View from Barrenjoey Light House

The Lighthouse

A resting spot half way up the hill.
For the next week we explored the waters around the Kuring-Gai Chase National Park where there were plenty of courtesy moorings for us to choose from.  We did short walks around the park and visited the Discovery Centre.  It was fantastic for wild life and we saw an echidna on one of the tracks as well as many birds and the kids also came across a lace monitor (sand goanna) sunning its self beside a track.

Kangaroo at the Kuring-Gai Chase National Park Discovery Centre

Division II in the National Park, with the kids on shore walking to the next anchorage
Lace Monitor/Sand Goanna
On the Friday we headed back towards the open ocean spending the afternoon at the Basin in Pittwater.  This was a lovely day picnic area or camping spot with a lagoon and lots of wallaby grazing on the park land.  As the sun started to disappear we headed back to Barrenjoey so that we would have an easy start to continue north the next day. 

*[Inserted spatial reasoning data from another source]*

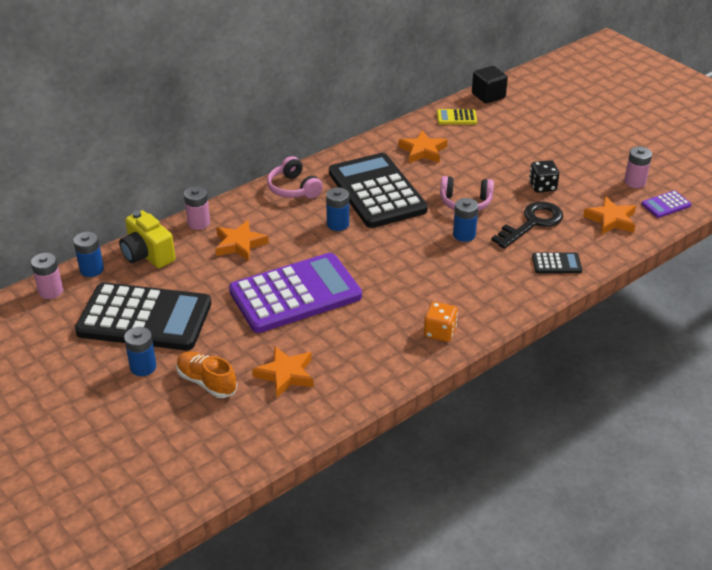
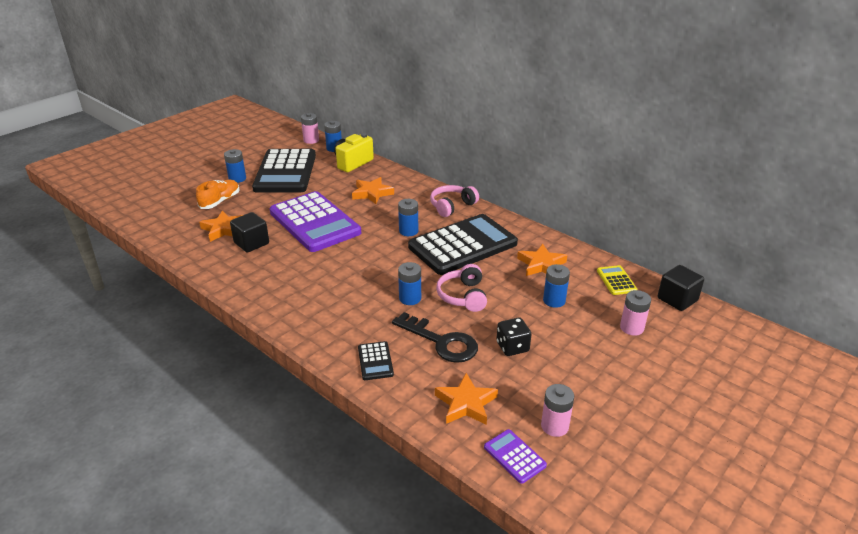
camera: 80 degrees right, 5 degrees down
pink battery [184,186,210,230] -> pink battery moved to [620,290,651,336]
orange dice [424,302,458,342] -> none
none -> black cube [230,212,269,252]
none -> blue battery [543,264,570,308]

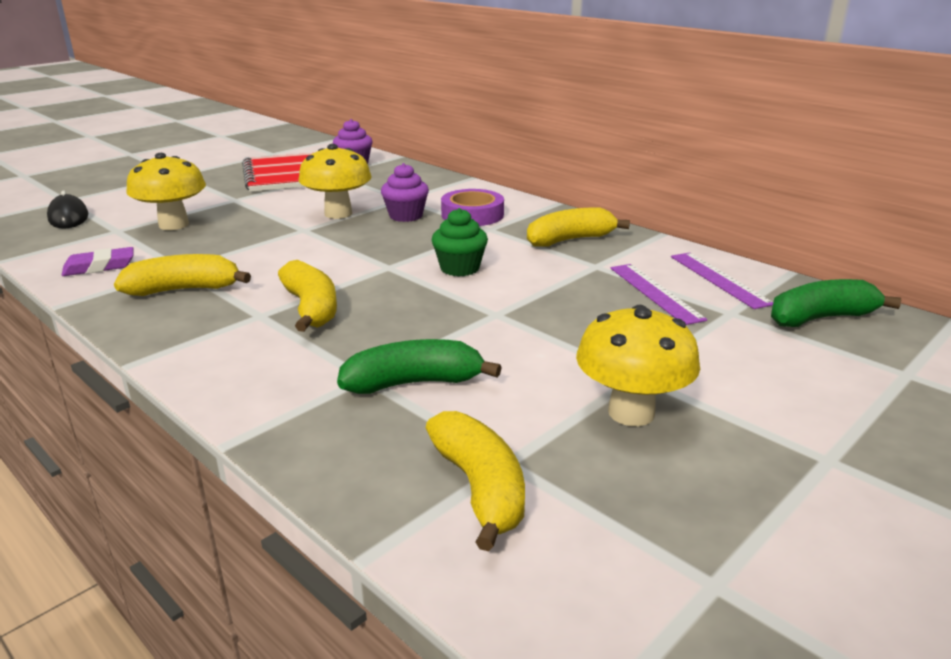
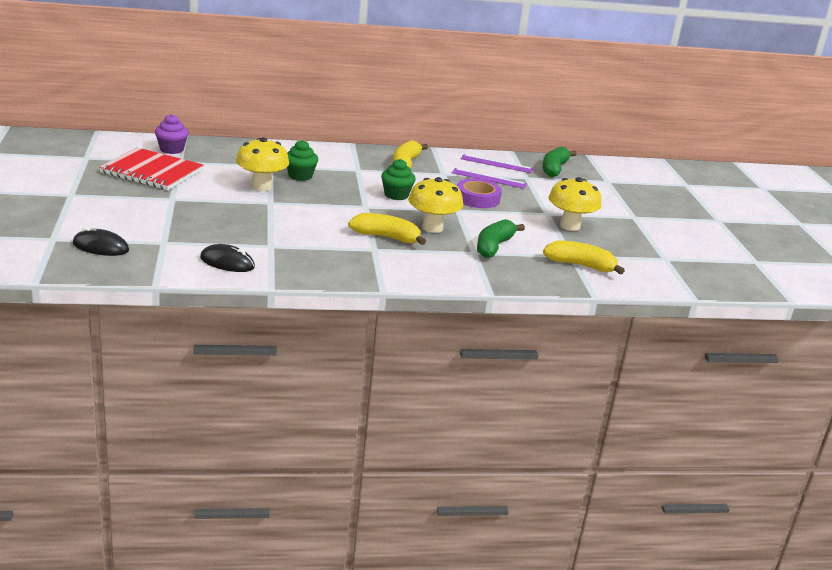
camera: 55 degrees left, 0 degrees up
purple eraser [62,247,133,276] -> black mouse [200,244,255,272]
yellow banana [114,254,251,296] -> none
yellow mushroom [126,153,206,230] -> yellow mushroom moved to [408,177,463,233]
purple cupcake [381,163,429,222] -> green cupcake [287,140,318,181]
purple tape [441,189,504,226] -> purple tape moved to [457,179,502,208]

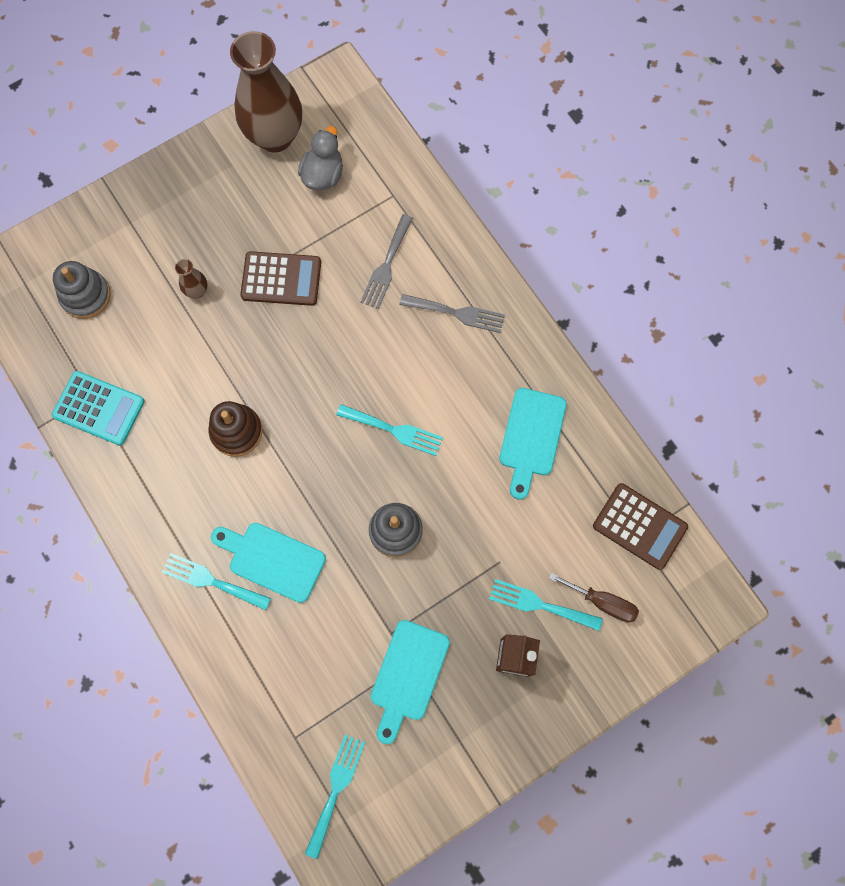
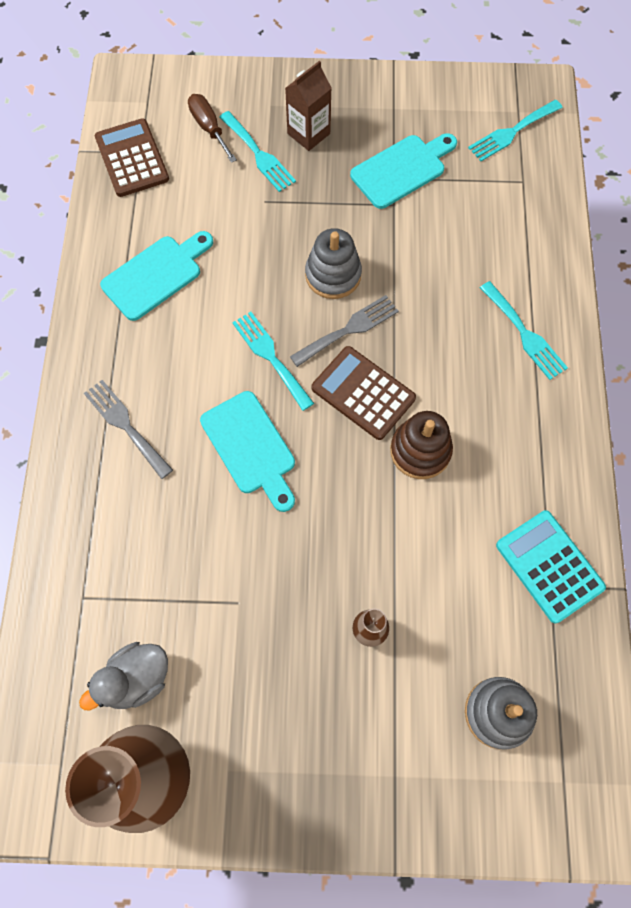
camera: 145 degrees left, 5 degrees down
turquoise cutting board [211,523,326,603] -> turquoise cutting board moved to [200,391,295,512]
brown calculator [240,251,321,306] -> brown calculator moved to [312,346,416,440]
grey fork [360,214,413,309] -> grey fork moved to [290,295,399,367]

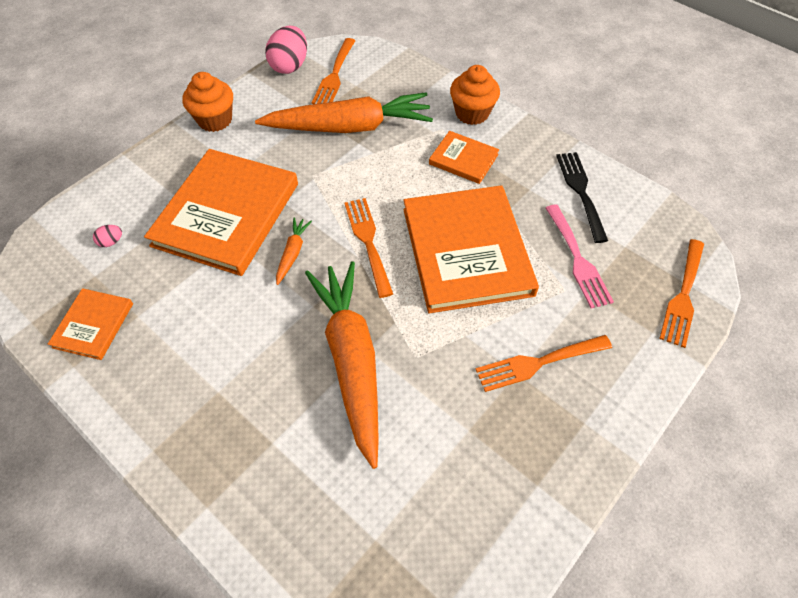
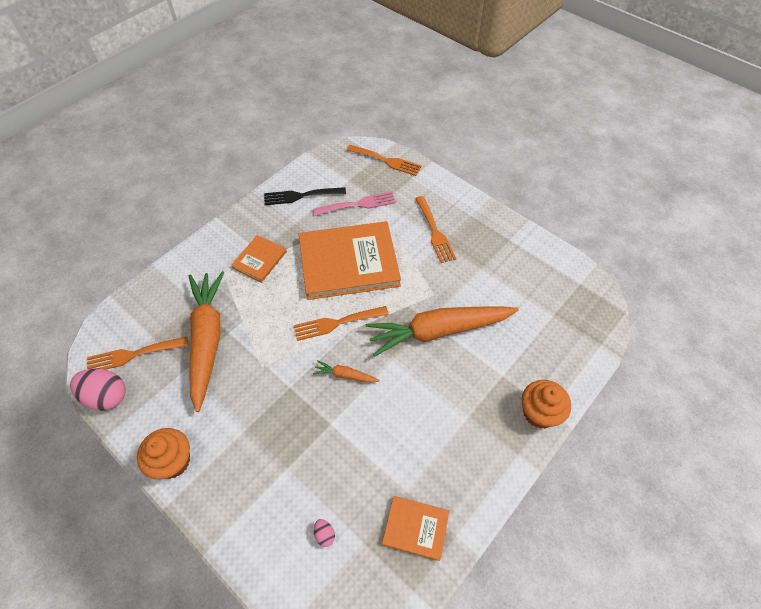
camera: 90 degrees left, 0 degrees up
orange book [144,149,298,276] -> none
orange fork [312,38,355,104] -> orange fork turned 150 degrees clockwise [87,337,188,370]
orange cupcake [450,65,500,125] -> orange cupcake moved to [522,380,571,429]

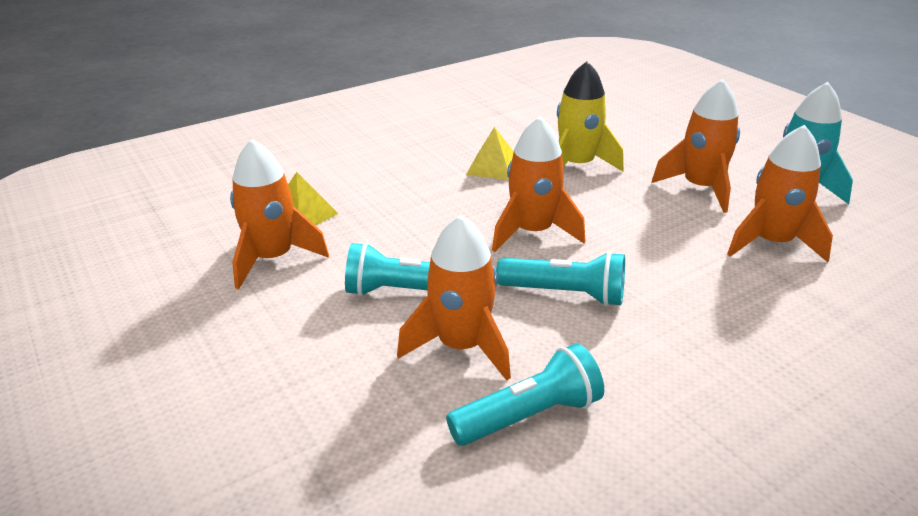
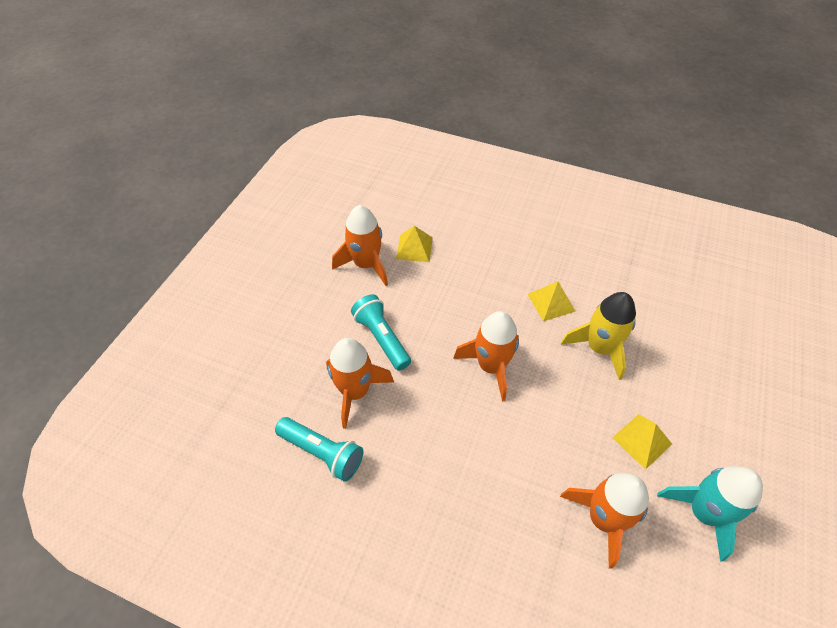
camera: 55 degrees right, 20 degrees up
turquoise flashlight [496,251,625,306] -> none
orange rocket [651,79,740,213] -> yellow pyramid [612,414,672,469]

Again, we chose lighter winds than we would have previously to sail with and had a big day, about 80nm, ahead of us.  We left Pittwater at 7am and managed to sail with main and kite until mid afternoon, when the wind died completely and we ended up motoring the rest of the way.  During the day we saw dolphins and whales in the distance and as we came past Newcastle there was ship after ship anchored waiting to get into port.  Later in the evening it started to rain and as we got closer to Port Stephens the sea state become very confused making the last couple of hours very uncomfortable.  We got into Shoal Bay just inside Port Stephens at 10.30pm and picked up a courtesy mooring off of the village.  We had been in here before on our way south in 2013 so were confident in coming at night, which we would normally try to avoid.
The next day we had a quick stop in Nelson Bay to stock up on fruit and vege before heading up into the surrounding waterways to meet up with friends in a tiny village called Bundabah in North Arm Cove.  We enjoyed a week of meals out, play time, and exploring the area.

Sunset at Bundabah
Garden Art in Bundabah

Tomaree Lookout, Shoal Bay on the Right, Tasman Sea on the Left.
As well as catching up with friends, we met another couple building a Schionning catamaran in the back shed and spent some talking with them about life on board.  They also kindly took us on a tour of the area including some look outs and a trip along the largest moving coastal sand dunes in the southern hemisphere.  This was a real treat as often when we are sailing we see these things from distance, but can’t get close enough in the boat to be able to enjoy them. 

As I am writing this we are again waiting for weather we are comfortable with to continue north.  We did think it would be earlier in the week, but forecasts change and we are now waiting for the end of the week.  We plan on doing day sails at the moment if possible as wind gear is one of the only things we are yet to replace and it isn’t easy sailing in the dark when you can’t see which direction the wind is coming from.  Also all Division II crew seem to have come down with head colds and feeling less than average so a few days chilling out and not having to worry about moving is appreciated.